LESETEXT
--

Träger mit Konzept gesucht
Die Diakonie geht davon aus, dass Bayreuth zwei weitere Betreuungseinrichtungen mit je 24 Plätzen gebrauchen kann. Der Bezirk geht sogar noch weiter. Bei 330 Plätzen in der Werkstatt für Behinderte gebe es nur 100 Wohnheimplätze. „Wir wollen, dass dort gewohnt werden kann, wo gearbeitet wird“, sagt Bezirkssprecherin Monika Hopf. Der Bezirk würde „nur“ auf einen Träger warten, der ein Konzept hat. Dann entscheide der Sozialausschuss.
Die Diakonie Bayreuth ist ein möglicher Träger. Sie betreibt drei Wohngruppen in der Stadt mit gut 70 Plätzen und die Werkstatt für Behinderte. Geschäftsführer Franz Sedlak sieht den Markt für neue Betreuungseinrichtungen. Es sei ein „mindestens physisches Beschwernis“, wenn die Mitarbeiter zu weite Strecken zwischen Wohnort und Werkstatt zurücklegen müssten. Es gebe bereits „Gespräche und Planungen in Richtung neuer Wohneinheiten, aber wir können nicht zaubern“.

--

AUFGABE 1
Gib bitte die Zeilen unten wortgetreu wieder, alles vom Anfang der Zeilen bis einschließlich der Zeile mit „Facebook Comments (Facebook, Inc.)“.

Gespeicherte Dateneinträge

--

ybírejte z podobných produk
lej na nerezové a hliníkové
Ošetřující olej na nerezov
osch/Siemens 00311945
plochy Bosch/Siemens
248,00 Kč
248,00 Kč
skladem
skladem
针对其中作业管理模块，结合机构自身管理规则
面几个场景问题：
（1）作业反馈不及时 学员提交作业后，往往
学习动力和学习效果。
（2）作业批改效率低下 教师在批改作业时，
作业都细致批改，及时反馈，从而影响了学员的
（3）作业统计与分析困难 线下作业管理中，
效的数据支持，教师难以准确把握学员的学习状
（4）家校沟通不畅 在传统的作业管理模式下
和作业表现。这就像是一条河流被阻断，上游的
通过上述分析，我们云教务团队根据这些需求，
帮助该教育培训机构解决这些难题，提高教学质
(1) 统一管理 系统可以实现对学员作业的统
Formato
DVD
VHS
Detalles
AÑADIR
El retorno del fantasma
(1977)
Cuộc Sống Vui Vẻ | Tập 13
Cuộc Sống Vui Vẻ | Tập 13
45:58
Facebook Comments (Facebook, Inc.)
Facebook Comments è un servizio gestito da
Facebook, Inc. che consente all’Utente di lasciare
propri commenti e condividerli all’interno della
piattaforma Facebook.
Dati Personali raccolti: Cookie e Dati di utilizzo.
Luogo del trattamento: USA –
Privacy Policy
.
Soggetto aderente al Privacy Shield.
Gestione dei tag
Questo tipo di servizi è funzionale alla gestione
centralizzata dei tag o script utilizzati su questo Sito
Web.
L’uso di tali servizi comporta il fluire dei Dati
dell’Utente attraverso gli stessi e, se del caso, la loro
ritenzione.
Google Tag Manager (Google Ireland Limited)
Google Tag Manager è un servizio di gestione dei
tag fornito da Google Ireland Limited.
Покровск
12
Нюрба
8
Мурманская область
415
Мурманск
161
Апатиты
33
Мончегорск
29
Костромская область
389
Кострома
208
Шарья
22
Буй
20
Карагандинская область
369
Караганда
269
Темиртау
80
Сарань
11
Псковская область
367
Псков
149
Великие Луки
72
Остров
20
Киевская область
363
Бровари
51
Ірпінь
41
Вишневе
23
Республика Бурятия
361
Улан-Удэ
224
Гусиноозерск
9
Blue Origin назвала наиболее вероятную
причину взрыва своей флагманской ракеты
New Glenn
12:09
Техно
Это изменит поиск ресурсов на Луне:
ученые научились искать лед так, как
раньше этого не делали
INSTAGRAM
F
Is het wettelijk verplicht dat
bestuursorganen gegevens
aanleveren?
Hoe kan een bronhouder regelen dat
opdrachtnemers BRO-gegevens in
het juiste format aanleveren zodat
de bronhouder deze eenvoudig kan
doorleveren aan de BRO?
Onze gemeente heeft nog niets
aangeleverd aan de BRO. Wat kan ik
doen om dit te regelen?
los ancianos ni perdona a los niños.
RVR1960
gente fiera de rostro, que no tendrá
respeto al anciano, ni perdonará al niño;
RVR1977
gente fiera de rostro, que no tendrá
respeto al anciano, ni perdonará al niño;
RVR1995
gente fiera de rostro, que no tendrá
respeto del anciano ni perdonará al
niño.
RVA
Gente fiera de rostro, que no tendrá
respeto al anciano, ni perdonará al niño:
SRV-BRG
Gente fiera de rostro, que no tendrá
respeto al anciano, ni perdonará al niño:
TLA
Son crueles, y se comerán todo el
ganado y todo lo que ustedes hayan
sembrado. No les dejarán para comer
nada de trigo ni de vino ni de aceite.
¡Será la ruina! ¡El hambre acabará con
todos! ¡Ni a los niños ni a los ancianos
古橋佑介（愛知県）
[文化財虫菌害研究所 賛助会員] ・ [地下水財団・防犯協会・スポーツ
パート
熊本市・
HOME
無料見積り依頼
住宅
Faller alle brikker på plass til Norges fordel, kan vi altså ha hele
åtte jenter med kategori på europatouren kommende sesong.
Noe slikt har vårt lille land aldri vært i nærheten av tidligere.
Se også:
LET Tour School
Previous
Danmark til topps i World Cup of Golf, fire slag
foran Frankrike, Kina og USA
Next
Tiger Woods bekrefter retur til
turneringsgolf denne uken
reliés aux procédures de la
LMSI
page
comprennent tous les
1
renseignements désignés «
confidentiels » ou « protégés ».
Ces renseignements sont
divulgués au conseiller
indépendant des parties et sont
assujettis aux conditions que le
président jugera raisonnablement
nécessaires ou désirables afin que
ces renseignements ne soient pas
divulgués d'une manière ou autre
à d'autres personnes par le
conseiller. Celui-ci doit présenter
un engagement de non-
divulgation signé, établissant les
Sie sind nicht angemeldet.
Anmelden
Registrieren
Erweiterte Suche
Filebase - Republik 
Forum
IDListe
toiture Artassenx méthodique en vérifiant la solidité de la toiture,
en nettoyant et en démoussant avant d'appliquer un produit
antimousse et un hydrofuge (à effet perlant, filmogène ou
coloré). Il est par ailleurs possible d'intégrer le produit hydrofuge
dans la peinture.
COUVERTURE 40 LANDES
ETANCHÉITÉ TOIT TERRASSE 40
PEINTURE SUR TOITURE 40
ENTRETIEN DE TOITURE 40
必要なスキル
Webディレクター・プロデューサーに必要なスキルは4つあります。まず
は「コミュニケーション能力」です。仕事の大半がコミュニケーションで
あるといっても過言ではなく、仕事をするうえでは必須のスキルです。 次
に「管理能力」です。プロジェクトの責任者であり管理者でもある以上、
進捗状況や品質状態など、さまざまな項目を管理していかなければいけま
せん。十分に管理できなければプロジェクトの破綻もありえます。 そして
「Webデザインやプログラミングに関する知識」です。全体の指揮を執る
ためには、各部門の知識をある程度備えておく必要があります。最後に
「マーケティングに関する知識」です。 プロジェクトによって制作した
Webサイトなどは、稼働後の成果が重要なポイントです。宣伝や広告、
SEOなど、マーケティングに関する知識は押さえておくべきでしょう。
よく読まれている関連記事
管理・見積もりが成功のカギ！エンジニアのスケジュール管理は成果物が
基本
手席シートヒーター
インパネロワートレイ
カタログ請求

--

AUFGABE 2
Tippe aus dem Lesetext alles von „Träger mit Konzept“ bis einschließlich „entscheide der Sozialausschuss.“ wortgetreu ab.

SCHRIFTLICHE ANTWORT 1
ybírejte z podobných produk
lej na nerezové a hliníkové
Ošetřující olej na nerezov
osch/Siemens 00311945
plochy Bosch/Siemens
248,00 Kč
248,00 Kč
skladem
skladem
针对其中作业管理模块，结合机构自身管理规则
面几个场景问题：
（1）作业反馈不及时 学员提交作业后，往往
学习动力和学习效果。
（2）作业批改效率低下 教师在批改作业时，
作业都细致批改，及时反馈，从而影响了学员的
（3）作业统计与分析困难 线下作业管理中，
效的数据支持，教师难以准确把握学员的学习状
（4）家校沟通不畅 在传统的作业管理模式下
和作业表现。这就像是一条河流被阻断，上游的
通过上述分析，我们云教务团队根据这些需求，
帮助该教育培训机构解决这些难题，提高教学质
(1) 统一管理 系统可以实现对学员作业的统
Formato
DVD
VHS
Detalles
AÑADIR
El retorno del fantasma
(1977)
Cuộc Sống Vui Vẻ | Tập 13
Cuộc Sống Vui Vẻ | Tập 13
45:58
Facebook Comments (Facebook, Inc.)

SCHRIFTLICHE ANTWORT 2
Träger mit Konzept gesucht
Die Diakonie geht davon aus, dass Bayreuth zwei weitere Betreuungseinrichtungen mit je 24 Plätzen gebrauchen kann. Der Bezirk geht sogar noch weiter. Bei 330 Plätzen in der Werkstatt für Behinderte gebe es nur 100 Wohnheimplätze. „Wir wollen, dass dort gewohnt werden kann, wo gearbeitet wird“, sagt Bezirkssprecherin Monika Hopf. Der Bezirk würde „nur“ auf einen Träger warten, der ein Konzept hat. Dann entscheide der Sozialausschuss.